SU's Wright Performs for Kennedys at 'JFK 50' Celebration in Ireland
|Members of the American Spiritual Ensemble (ASE) performed on stage. From left: pianist Tedrin Blair Lindsay, countertenor Matthew Trust, soprano Karen Slack, ASE founder and director Dr. Everett McCorvey, tenor John Wesley Wright, bass Kevin Thompson and "JFK 50" master of ceremonies George Hook.|
SALISBURY, MD---A few months before he was assassinated, President John F. Kennedy made a historic trip to Europe, which included his ancestors’ homeland in Ireland.
A singer with the American Spiritual Ensemble, Wright joined three other hand-selected members of the group during four days of performances for the high-profile celebration. His one-of-a-kind experience was made possible by Dr. Pearse Lyons, owner and president of international company Alltech.
Born in Ireland and now living in Kentucky, Lyons is a supporter of the American Spiritual Ensemble.

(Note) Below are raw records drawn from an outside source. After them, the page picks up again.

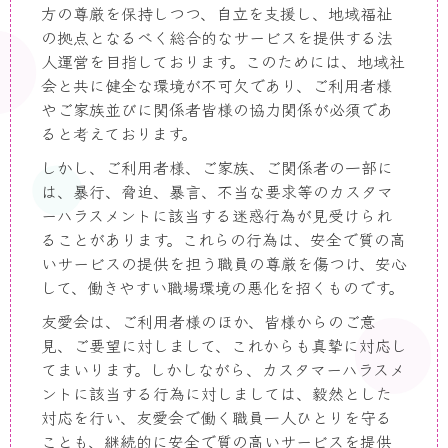
方の尊厳を保持しつつ、自立を支援し、地域福祉
の拠点となるべく総合的なサービスを提供する法
人運営を目指しております。このためには、地域社
会と共に健全な環境が不可欠であり、ご利用者様
やご家族並びに関係者皆様の協力関係が必須であ
ると考えております。
しかし、ご利用者様、ご家族、ご関係者の一部に
は、暴行、脅迫、暴言、不当な要求等のカスタマ
ーハラスメントに該当する迷惑行為が見受けられ
ることがあります。これらの行為は、安全で質の高
いサービスの提供を担う職員の尊厳を傷つけ、安心
して、働きやすい職場環境の悪化を招くものです。
友愛会は、ご利用者様のほか、皆様からのご意
見、ご要望に対しまして、これからも真摯に対応し
てまいります。しかしながら、カスタマーハラスメ
ントに該当する行為に対しましては、毅然とした
対応を行い、友愛会で働く職員一人ひとりを守る
ことも、継続的に安全で質の高いサービスを提供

When he learned of plans for the 50th anniversary celebration, he recommended the group because of its musical excellence and symbolic representation of Kennedy’s support for civil rights. They sang songs that the Rev. Dr. Martin Luther King Jr. and others used to punctuate meetings and demonstrations in the 1960s, including “Walk Together, Children” and “I Know I’ve Been Changed.”
|Singers gathered at the celebration. From left: American Spiritual Ensemble founder and director Dr. Everett McCorvey, Irish Tenor and Wexford Ambassador Michael Londra, pianist Tedrin Blair Lindsay, tenor John Wesley Wright, soprano Karen Slack, Judy Collins, countertenor Matthew Truss and bass Kevin Thompson.|
Wright and his colleagues began their whirlwind tour shortly after landing in Ireland, joining a community chorus outside Dublin for a cultural exchange concert that evening. The next morning brought a performance on an Irish radio show featuring a panel of Kennedy experts. They then were guests at a 280-person dinner held in the Kennedys’ honor. Afterward, once all the clinking of glasses and silverware had stopped, they performed for what, by the standards set the next day, was an intimate crowd.
“All the Kennedys were sitting three feet from me,” Wright recalled, adding that the ensemble representatives received accolades from Kennedy’s daughter, Caroline.
On Saturday, June 22, some 15,000 gathered before a stage at the Kennedy Monument in New Hope, Ireland, where the president had spoken five decades prior, for the main event of this once-in-a-lifetime celebration.
“The magnitude felt like that of our presidential inauguration,” said Wright.
Millions watched the nationally televised ceremony as representatives from the Peace Corps, Special Olympics and others carried a fire that originated with a torch lit from the Eternal Flame at Kennedy’s graveside at Arlington National Cemetery. Irish Prime Minister Edna Kenny joined the president’s sister, Jean Kennedy Smith, and Caroline Kennedy in lighting Ireland’s own version of the Eternal Flame, the Emigrant Flame, inside an iron globe.
Ireland, Wright noted, is “a singing nation.” The crowd sang along with Collins during her performances and, following the lead of former Maryland Lt. Governor Kathleen Kennedy Townsend, all 15,000 in attendance stood and joined the American Spiritual Ensemble in a powerful post-slavery song used heavily during the civil rights era, “Oh, Freedom.” Most Irish may not have experienced the slave conditions that gave birth to American spirituals, but the historical hardships their country has suffered helped them understand, Wright said.
|Robert F. Kennedy’s grandson Max, center, poses with John Wesley Wright and Irish Tenor and Wexford Ambassador Michael Londra.|
The ceremony culminated as Wright and others joined Collins in a heartfelt rendition of “Amazing Grace.” As Collins clutched Wright’s hand, a squadron of Irish Air Corps jets flew in formation, with one breaking off from the group to symbolize the loss of Kennedy.
“It was one of the most touching things I’ve ever experienced,” said Wright.
He was not the only one who thought so. Afterward, he and other members of the ensemble were recognized by Irish citizens who had attended the ceremony or watched it on television. From the cab driver who drove them back to their hotel to men gathered in a nearby pub, nearly everyone had the same reaction.
“They would say, ‘Irish men don’t share their pain … but you moved me,’” said Wright.